Apply what you read |
(a) Answer these from the article on computing at primary school:
(i) In what year did the new Computing Curriculum come into effect?
(ii) Which dance routine is named as an example for teaching algorithms?
(iii) What do the programmable robotic mice in the competition videos solve?
(b) Copy word for word everything in the article on computing at primary school from "Computational thinking: This" down to "introduce computational thinking.".

Text passage |
☆ ☆ ☆
Creative approaches to computing at primary school

Julian WoodWhen the new Computing Curriculum came into effect in 2014, it was a much-needed revision. While the ICT Curriculum contained plenty of practical skills, much of it was also very outdated. But the challenge was not small - if ICT was like learning to drive a car, the new Computing Curriculum was akin to learning how to build one!

Creative ways to teach

When the curriculum was introduced, I thought that it was a huge gamble. It could either launch future generations into programming or completely turn a generation off computing. In light of this, I feel that teachers have a huge responsibility to teach computing well and I’ve found children learn much better using creative methods. That’s why the strategies I’ve developed take a focus that is active, combining goal-orientated tasks, with first hand personal experiences and topics/themes that the students are interested in. It’s very important for students (and teachers) to realise why they are learning to code, to show them real-world applications and to help them to understand why computer science is important, now and in the future.

Practical examples include:

Algorithms: Simply put, algorithms are instructions or rules for computers. One way to teach children about this is to choose a fun, structured dance routine, which is popular with students e.g. the Macarena, and ask them to show you how it’s done. By encouraging them to break the moves down into steps (using pictures, sketches or symbols) you can teach children about algorithmic formation and delivery. This is also an easy way to engage girls in computer science.

Computational thinking: This involves ‘thinking like a computer’, i.e. in a logical, linear way. Give young children sorting bears or blocks and they will immediately arrange them by size, shape or colour. This is essentially what a database does. Using Lego bricks, an agreed shape and barrier games is an excellent way to introduce computational thinking.

Robotics: Ask a child to create a robotic algorithm and prepare for a blank stare! However, show students videos of a competition using programmable robotic mice to solve a maze and it puts things into context. Children will quickly learn what robots can do, what an algorithm is used for, and why we need to program one. Show Google self-driving cars and Amazon delivery drones for more real-life applications of robots.
☆ ☆ ☆
Supplied information |
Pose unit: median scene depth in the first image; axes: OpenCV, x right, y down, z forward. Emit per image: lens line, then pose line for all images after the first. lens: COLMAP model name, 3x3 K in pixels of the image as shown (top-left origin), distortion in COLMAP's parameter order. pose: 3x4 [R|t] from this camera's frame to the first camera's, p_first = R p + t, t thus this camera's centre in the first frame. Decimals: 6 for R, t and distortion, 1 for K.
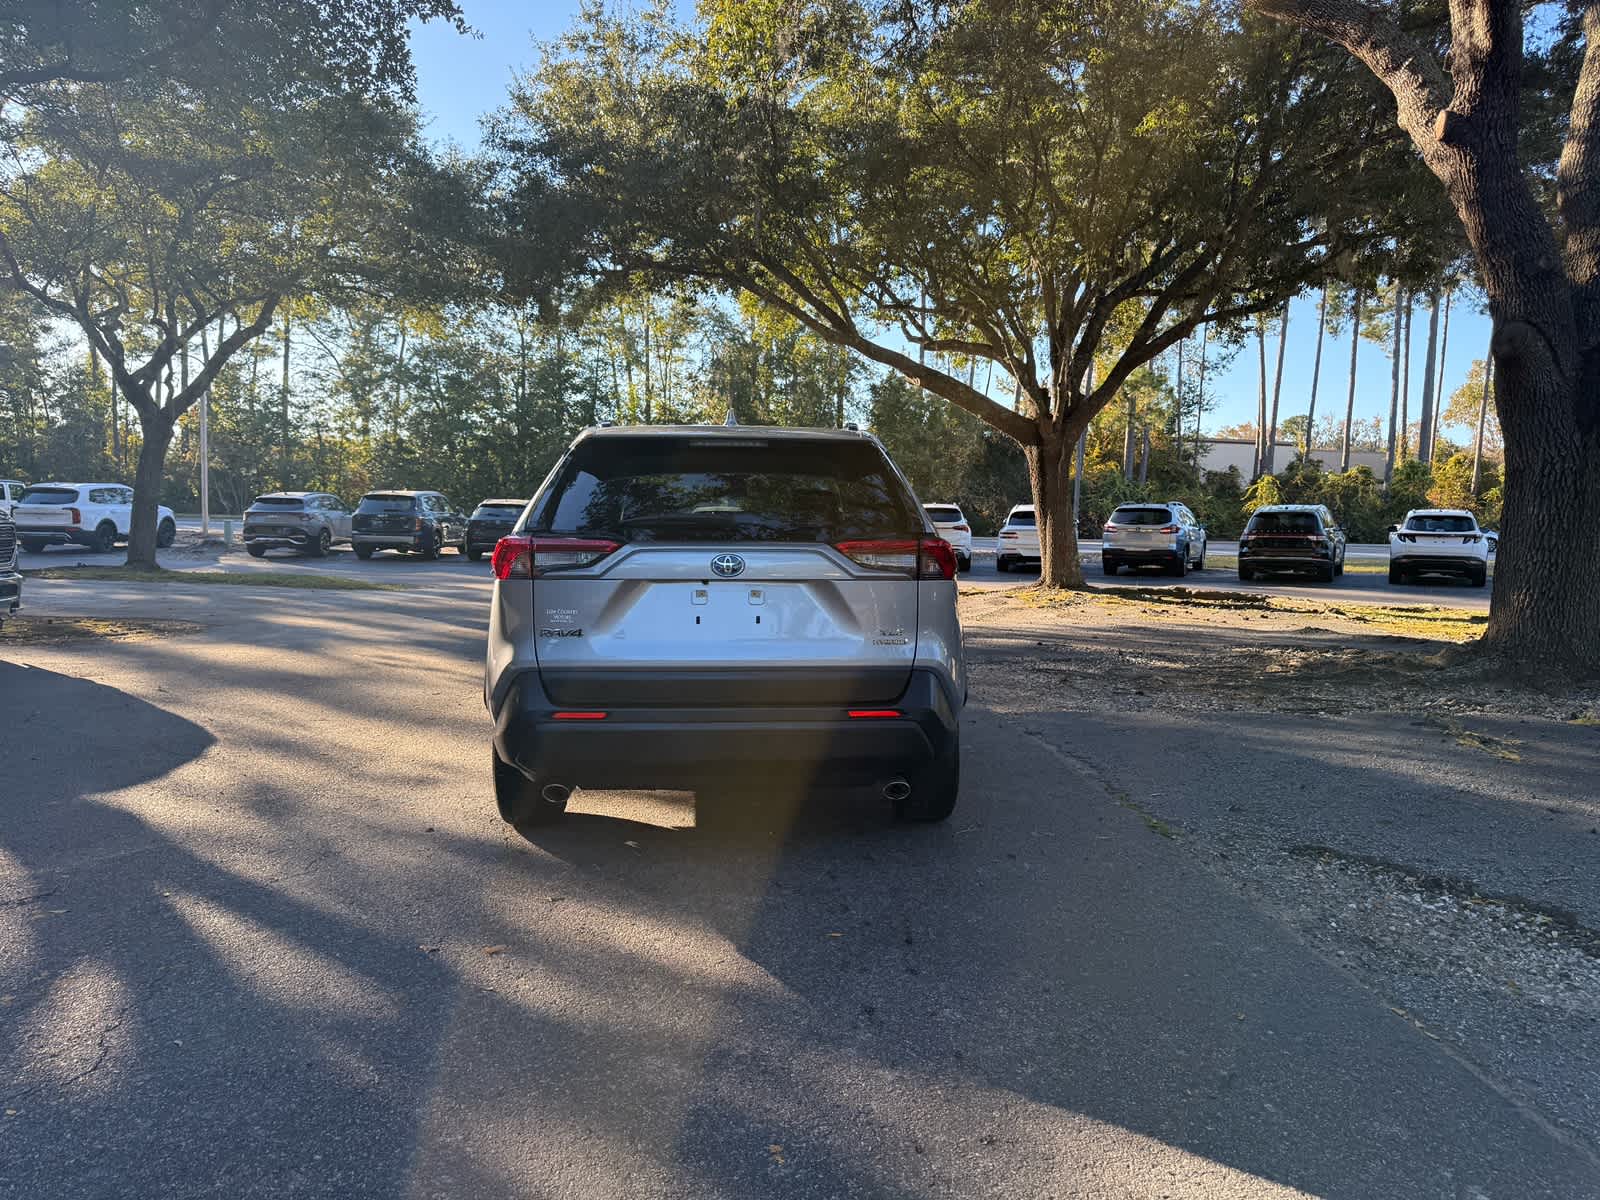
☆ ☆ ☆
Results for each task |
(a)
(i) 2014
(ii) The Macarena
(iii) A maze

(b)
Computational thinking: This involves ‘thinking like a computer’, i.e. in a logical, linear way. Give young children sorting bears or blocks and they will immediately arrange them by size, shape or colour. This is essentially what a database does. Using Lego bricks, an agreed shape and barrier games is an excellent way to introduce computational thinking.